Make the Batter: Gradually add water and whisk into a smooth, lump-free batter. The consistency should be thin and pourable (similar to an egg omelet mixture).
Add Veggies: Fold in the finely chopped onions, tomatoes, green chilies, and fresh coriander leaves into the batter. Mix thoroughly.
Heat the Tawa: Heat a non-stick tawa or skillet over medium heat. Brush it lightly with half a teaspoon of oil or ghee.
Dip and Place: Take one slice of whole wheat bread, dip it quickly into the besan batter on both sides so it coats evenly (do not soak it for too long, or the bread will break).
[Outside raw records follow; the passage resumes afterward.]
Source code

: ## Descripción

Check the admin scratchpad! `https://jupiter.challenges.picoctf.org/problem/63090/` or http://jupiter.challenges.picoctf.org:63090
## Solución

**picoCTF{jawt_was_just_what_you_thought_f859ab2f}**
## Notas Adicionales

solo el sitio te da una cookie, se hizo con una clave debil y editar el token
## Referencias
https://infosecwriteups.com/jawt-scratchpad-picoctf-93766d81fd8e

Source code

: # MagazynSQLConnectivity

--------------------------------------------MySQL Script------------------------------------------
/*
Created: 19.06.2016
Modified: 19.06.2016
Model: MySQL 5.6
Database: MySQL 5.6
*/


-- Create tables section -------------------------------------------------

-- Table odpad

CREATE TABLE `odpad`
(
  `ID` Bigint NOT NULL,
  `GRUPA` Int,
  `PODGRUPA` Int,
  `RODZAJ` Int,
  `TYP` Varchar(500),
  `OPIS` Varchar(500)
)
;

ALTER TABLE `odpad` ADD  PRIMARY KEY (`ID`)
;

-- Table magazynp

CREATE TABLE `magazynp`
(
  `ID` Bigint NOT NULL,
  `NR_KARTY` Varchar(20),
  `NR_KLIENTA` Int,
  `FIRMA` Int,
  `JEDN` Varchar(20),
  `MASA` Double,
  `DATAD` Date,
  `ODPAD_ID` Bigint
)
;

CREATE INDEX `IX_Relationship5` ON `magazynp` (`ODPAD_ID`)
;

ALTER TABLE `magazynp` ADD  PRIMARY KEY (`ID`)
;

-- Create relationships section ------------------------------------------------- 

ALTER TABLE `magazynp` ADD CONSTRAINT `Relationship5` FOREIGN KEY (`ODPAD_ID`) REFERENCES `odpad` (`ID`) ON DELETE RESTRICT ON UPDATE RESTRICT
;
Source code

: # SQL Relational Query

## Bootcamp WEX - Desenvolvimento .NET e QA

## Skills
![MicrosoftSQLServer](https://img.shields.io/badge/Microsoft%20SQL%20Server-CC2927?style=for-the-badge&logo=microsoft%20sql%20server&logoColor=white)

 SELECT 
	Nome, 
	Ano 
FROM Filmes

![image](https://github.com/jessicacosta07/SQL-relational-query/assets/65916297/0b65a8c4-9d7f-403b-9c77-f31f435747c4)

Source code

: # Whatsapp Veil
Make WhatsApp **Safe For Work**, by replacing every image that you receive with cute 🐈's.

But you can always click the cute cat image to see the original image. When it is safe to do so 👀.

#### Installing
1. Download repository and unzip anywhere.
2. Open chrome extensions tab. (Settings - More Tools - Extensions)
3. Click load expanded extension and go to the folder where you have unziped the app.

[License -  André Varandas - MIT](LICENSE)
Place it immediately onto the hot tawa. Spoon some extra veggies from the bowl onto the top of the bread.
Toast to Perfection: Cook on medium-low heat for 2–3 minutes until the base turns golden-brown and crispy. Flip the toast, apply the remaining oil around the edges, and cook the other side for another 2 minutes until the raw smell of besan is completely gone.
Serve: Repeat the process for the second slice. Cut diagonally and serve hot with fresh mint-coriander chutney.